| Document section |
Cosmological Thermodynamics
Notable among quantitative efforts to describe cosmic evolution is the concept of energy flow through open, thermodynamic systems, including galaxies, stars, planets, and life forms. Information non-equilibrium content is another potential metric to model the subject, though informational bits and bytes might be akin to energy acquired, stored, and expressed within ordered systems. The observed increase of energy rate density (energy/time/mass) among a whole host of ordered systems is one useful way to address the rise of complexity in an expanding universe that still obeys the 2 law of thermodynamics and thus continues to accumulate net entropy. As such, material systems—from insects and trees to stars and sentient beings—are viewed as temporary, local islands of order in a vast, global sea of disorder.
Evolution Writ Large
Accordingly, biological evolution is a small, albeit important, subset of a more extensive evolutionary scheme stretching across all of space and all of time. Nothing entirely random pertains, as systems are “non-randomly eliminated” as unfit for their environments by dynamically mixing chance with necessity, or randomness with determinism, thereby deciding the winners and losers throughout Nature regardless of whether those systems are quarks or quasars, microbes or minds. Most contemporary researchers consider the term cosmic evolution as all-encompassing, thereby incorporating different types of evolutionary change within and among many temporal epochs:
* Cosmic Evolution
** Eras: physical evolution-->biological evolution-->technological evolution
*** Epochs: particulate-->galactic-->stellar-->planetary-->chemical-->biological-->technological
Although by no means the culmination or pinnacle of the evolutionary process, technologically intelligent humans, as a quintessential expression of cultural evolution, now reflect back upon the profound series of changes that brought us forth. Considering culture’s possible logical outcome, we may already exist in a postbiological universe—one that has evolved beyond flesh and blood intelligence to artificial intelligence. Such proposals help to inform the search for extraterrestrial life, asserting the importance of biological and cultural evolution as key elements of cosmic evolution and not separate from it. Whether humankind is alone in the universe or among many other sentient beings, cosmic evolution remains a viable explanation of our material origins.
Physical cosmology
Some researchers (notably astrophysicists) restrict their view of cosmic evolution to change within stars and galaxies, confining the adjective “cosmic” to only astronomical objects during mostly the first several billion years of the universe. Others (astrobiologists) also limit their study of this subject, working among more specialized venues such as planets and moons suitable for life during the most recent few billion years. Still others argue that cosmology is the study of the cosmos as a whole, and thus study even at the smallest perspective is arguably studying the cosmos.

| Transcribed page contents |
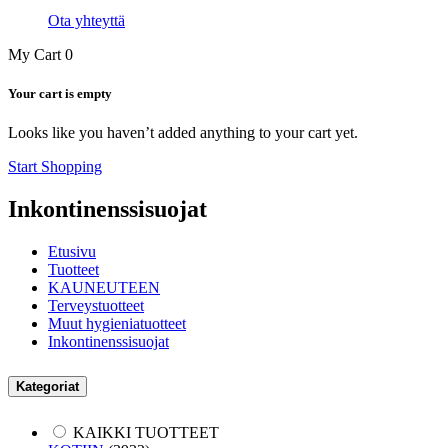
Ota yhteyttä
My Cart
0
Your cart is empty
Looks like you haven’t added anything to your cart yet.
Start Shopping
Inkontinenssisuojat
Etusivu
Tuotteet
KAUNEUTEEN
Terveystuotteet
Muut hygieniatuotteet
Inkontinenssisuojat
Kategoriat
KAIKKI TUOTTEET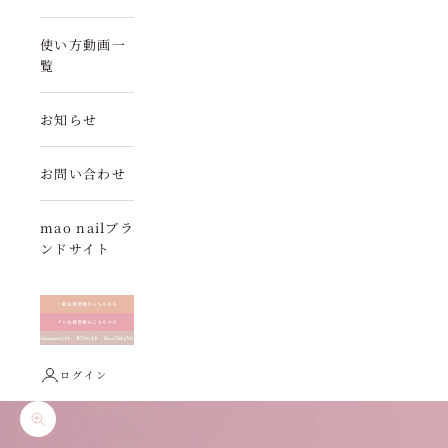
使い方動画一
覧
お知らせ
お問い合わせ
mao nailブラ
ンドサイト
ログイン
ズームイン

| Directions |
**1)** Answer these questions using the passage on cosmic evolution.
(a) Which quantities make up energy rate density, as the passage gives it?
(b) Which three eras are listed under cosmic evolution?
(c) Which researchers restrict their view of cosmic evolution to change within stars and galaxies?
**2)** Revise the passage on cosmic evolution, starting at "Cosmological Thermodynamics" and ending at "sea of disorder.", and change "energy flow" to "energy transfer".
The data is not required for any of the tasks.

| Answers provided |
**1)**
(a) Energy/time/mass.
(b) Physical evolution, biological evolution and technological evolution.
(c) Astrophysicists.

**2)**
Cosmological Thermodynamics
Notable among quantitative efforts to describe cosmic evolution is the concept of energy transfer through open, thermodynamic systems, including galaxies, stars, planets, and life forms. Information non-equilibrium content is another potential metric to model the subject, though informational bits and bytes might be akin to energy acquired, stored, and expressed within ordered systems. The observed increase of energy rate density (energy/time/mass) among a whole host of ordered systems is one useful way to address the rise of complexity in an expanding universe that still obeys the 2 law of thermodynamics and thus continues to accumulate net entropy. As such, material systems—from insects and trees to stars and sentient beings—are viewed as temporary, local islands of order in a vast, global sea of disorder.